The author, Rebecca Lee, also makes an important point about identity and how that can potentially change during the divorce process. She notes:

A form of identity is lost during divorce. Where one lives, what school their children may attend, and who they confide in are all subject to change. Since the “unit” of marriage often involves friendships with other couples, expressing dissatisfaction with their previous married life may feel uncomfortable. These friends may only know the divorcing couple as a married couple, making it increasingly difficult to separate an independent identity from the marriage identity. Financially, sexually, and socially, all aspects of individuality change for both men and women.

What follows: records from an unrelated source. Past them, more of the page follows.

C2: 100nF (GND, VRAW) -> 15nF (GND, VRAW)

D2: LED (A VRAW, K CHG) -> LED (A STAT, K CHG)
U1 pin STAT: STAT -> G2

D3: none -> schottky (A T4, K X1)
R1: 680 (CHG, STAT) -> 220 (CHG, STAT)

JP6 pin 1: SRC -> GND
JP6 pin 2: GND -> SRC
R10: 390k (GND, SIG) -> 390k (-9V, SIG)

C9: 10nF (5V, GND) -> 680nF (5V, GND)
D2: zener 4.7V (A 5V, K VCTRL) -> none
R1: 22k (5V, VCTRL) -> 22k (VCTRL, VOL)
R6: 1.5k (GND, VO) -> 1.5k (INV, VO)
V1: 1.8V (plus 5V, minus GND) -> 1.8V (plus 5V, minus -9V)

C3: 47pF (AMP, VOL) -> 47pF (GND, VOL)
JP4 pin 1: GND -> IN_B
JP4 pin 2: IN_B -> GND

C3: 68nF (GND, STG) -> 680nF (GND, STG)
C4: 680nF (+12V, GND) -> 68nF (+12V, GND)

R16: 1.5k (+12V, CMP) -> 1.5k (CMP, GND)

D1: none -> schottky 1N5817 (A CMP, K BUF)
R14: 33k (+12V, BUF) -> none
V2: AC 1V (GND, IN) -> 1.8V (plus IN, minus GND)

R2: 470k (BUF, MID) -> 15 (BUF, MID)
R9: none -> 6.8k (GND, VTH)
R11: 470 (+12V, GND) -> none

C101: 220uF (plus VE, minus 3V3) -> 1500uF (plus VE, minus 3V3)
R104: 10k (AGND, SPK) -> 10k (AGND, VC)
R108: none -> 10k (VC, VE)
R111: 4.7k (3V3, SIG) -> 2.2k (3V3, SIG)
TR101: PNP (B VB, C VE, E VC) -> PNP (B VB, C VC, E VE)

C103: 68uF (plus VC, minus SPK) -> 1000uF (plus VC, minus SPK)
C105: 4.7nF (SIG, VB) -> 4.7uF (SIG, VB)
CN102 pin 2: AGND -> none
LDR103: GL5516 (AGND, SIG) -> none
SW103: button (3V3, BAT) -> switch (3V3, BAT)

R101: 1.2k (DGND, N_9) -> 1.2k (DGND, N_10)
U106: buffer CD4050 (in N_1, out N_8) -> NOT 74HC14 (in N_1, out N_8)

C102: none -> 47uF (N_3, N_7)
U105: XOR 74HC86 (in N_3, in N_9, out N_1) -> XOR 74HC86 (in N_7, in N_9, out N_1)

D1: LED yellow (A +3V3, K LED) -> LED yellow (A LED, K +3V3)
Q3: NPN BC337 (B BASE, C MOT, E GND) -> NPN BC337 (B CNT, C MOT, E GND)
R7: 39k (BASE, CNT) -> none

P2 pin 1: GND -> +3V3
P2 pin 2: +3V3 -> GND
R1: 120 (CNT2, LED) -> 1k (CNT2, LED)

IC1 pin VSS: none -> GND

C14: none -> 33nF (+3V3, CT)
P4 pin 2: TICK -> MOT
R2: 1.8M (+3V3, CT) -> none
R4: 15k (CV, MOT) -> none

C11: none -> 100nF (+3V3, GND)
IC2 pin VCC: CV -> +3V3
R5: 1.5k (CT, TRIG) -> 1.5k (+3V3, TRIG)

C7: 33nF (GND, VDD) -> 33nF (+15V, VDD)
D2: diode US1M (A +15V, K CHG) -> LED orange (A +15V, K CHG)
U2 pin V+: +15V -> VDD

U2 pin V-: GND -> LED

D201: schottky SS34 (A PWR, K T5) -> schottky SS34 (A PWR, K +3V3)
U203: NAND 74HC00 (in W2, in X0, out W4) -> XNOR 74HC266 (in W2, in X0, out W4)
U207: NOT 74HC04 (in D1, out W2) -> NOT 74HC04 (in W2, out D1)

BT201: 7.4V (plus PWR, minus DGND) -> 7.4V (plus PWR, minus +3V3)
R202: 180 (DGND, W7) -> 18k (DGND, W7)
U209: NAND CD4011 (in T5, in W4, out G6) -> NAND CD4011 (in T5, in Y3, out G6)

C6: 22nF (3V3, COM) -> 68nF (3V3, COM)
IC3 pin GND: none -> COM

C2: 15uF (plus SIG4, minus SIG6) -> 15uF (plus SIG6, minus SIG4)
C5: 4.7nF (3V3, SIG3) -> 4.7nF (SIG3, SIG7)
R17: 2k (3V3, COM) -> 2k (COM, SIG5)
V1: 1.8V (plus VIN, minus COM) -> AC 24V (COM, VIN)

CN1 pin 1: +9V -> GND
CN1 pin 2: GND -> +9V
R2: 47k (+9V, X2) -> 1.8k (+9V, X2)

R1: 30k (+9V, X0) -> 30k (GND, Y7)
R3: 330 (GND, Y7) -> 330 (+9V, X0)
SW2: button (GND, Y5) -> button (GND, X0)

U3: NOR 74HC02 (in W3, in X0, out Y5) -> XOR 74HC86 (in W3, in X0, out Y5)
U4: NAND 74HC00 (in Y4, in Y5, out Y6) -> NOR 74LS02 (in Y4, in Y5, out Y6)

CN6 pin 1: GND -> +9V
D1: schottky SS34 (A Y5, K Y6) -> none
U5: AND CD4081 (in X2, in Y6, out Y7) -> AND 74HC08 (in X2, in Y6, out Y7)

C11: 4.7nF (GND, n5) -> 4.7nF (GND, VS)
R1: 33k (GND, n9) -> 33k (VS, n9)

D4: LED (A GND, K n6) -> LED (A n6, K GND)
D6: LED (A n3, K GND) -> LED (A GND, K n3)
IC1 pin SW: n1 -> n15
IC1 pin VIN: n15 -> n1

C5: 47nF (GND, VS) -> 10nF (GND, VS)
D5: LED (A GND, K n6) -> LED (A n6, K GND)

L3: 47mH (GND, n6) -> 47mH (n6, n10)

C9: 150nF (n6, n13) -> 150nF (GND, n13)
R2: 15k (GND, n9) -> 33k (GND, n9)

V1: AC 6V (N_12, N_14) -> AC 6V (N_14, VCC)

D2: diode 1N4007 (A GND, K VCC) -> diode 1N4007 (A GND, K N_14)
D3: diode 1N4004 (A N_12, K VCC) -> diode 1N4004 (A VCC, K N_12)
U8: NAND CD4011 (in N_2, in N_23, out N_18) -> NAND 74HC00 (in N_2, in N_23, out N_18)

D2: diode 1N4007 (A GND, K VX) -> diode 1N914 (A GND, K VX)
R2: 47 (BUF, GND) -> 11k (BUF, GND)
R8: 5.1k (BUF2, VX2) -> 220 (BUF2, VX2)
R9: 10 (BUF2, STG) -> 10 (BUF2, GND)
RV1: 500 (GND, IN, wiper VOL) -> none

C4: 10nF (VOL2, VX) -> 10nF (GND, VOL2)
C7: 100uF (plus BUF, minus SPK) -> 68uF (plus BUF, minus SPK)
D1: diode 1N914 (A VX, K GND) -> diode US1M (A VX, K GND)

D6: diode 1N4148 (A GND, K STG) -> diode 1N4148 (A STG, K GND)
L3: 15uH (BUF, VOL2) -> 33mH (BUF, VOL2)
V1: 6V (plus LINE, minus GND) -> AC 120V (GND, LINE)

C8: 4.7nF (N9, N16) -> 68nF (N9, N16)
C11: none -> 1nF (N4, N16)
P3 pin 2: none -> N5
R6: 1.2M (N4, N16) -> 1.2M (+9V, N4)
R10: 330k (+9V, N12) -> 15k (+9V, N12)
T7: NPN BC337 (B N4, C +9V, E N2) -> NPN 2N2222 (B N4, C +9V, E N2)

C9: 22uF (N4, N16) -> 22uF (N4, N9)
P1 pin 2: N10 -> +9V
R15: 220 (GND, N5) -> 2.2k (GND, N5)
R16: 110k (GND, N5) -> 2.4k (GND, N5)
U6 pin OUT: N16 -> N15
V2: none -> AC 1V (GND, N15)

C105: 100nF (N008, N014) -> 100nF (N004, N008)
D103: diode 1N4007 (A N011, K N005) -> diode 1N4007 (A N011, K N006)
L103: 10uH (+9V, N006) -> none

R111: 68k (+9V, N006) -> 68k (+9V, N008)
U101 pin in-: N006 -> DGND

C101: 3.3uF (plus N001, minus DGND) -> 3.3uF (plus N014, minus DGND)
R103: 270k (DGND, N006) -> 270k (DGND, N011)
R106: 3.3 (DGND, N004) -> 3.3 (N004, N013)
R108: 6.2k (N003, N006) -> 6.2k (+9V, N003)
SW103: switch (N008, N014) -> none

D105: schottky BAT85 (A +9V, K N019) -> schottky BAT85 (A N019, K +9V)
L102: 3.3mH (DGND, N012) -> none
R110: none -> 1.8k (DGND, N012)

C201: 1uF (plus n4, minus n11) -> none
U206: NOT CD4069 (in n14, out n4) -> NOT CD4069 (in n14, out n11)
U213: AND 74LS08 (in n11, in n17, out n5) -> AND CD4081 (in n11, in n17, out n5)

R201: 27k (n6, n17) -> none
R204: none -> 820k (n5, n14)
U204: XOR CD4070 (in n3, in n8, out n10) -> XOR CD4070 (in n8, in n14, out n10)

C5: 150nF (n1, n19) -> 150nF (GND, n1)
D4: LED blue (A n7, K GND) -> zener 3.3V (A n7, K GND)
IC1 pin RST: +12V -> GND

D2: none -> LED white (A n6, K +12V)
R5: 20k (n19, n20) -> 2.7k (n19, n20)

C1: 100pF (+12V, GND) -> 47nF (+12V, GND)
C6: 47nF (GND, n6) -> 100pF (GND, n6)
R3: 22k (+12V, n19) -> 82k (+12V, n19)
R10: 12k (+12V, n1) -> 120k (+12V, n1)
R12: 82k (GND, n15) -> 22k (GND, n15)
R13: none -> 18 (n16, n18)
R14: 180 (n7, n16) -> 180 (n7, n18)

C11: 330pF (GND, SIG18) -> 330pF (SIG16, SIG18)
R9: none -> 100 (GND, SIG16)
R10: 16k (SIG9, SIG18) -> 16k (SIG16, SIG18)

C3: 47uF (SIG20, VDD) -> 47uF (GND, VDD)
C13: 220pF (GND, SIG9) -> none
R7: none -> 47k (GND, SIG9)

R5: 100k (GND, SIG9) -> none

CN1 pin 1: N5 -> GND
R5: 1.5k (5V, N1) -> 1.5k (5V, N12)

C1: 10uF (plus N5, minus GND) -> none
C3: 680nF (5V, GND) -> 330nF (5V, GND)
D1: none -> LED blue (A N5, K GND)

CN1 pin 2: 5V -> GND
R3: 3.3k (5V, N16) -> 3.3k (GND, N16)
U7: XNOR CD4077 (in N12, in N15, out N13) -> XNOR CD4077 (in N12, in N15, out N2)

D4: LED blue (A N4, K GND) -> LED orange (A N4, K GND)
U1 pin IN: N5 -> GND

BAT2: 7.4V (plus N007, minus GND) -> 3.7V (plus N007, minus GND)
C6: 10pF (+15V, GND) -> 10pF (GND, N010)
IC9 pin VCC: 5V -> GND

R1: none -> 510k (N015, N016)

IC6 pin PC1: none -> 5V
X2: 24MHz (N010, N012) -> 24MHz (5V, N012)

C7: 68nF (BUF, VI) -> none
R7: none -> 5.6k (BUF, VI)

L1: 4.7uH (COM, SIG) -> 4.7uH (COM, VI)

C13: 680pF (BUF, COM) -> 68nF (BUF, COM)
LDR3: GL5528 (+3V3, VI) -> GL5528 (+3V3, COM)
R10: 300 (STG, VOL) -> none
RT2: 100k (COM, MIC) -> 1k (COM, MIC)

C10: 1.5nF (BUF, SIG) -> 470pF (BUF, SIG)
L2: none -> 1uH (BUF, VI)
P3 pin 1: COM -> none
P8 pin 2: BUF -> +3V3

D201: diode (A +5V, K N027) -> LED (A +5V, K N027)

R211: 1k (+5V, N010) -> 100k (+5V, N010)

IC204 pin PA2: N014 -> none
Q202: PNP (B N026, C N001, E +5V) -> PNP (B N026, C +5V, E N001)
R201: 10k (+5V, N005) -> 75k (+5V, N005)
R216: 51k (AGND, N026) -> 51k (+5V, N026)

What may be most surprising, though, is that it’s men and not women who may suffer the most on average as a result of divorce. Lee quotes the Journal of Men’s Health, observing that “men are prone to deeper depressions and more likely to abuse substances after divorce. The suicide risk for an unmarried man is 39 percent higher than that of a married man. Men are also at greater risk for physical health problems such as heart attacks and stroke. Men start to mourn later in a divorce than women, thus extending the grieving process.”

They also note, importantly, “Since women are more likely to initiate divorce, men may experience denial during the initial stages of separation. When actively dealing with divorce, men are more likely to use action rather than words to express their feelings. Common actions taken by newly divorced men include working too much, having casual sexual encounters, and avoiding their new home.”

While those observations might seem bleak, they’re a good reminder that for both men and women, divorce is a two-track process. The first, which we’re the experts in, is the legal track. It’s our job as lawyers, who are advocating on your behalf, to craft a degree that gives you and your children the best post-divorce life possible. It starts with knowing what’s important to you, but if you do have children, also needs to take the co-parenting relationship into consideration.

The second track is an emotional one, which professional, licensed counselors are best positioned to help you through. In some divorces, especially collaborative ones, we’ll have a mental health professional as part of the team helping the couple and their children through the emotional peaks and valleys of a divorce. But we also encourage each person divorcing to have his or her own counselor, and to not lean on a lawyer for that kind of support.

While caring deeply and being supportive is essential to what we do at the Law Office of Lisa A. Vance, it’s best manifested in working toward getting you a decree to help you move beyond the divorce. Establishing a good working relationship with a counselor while you’re working on your divorce with us gives you someone to continue working with, for as long as you need, even long after we’ve gotten you to the divorce finish line.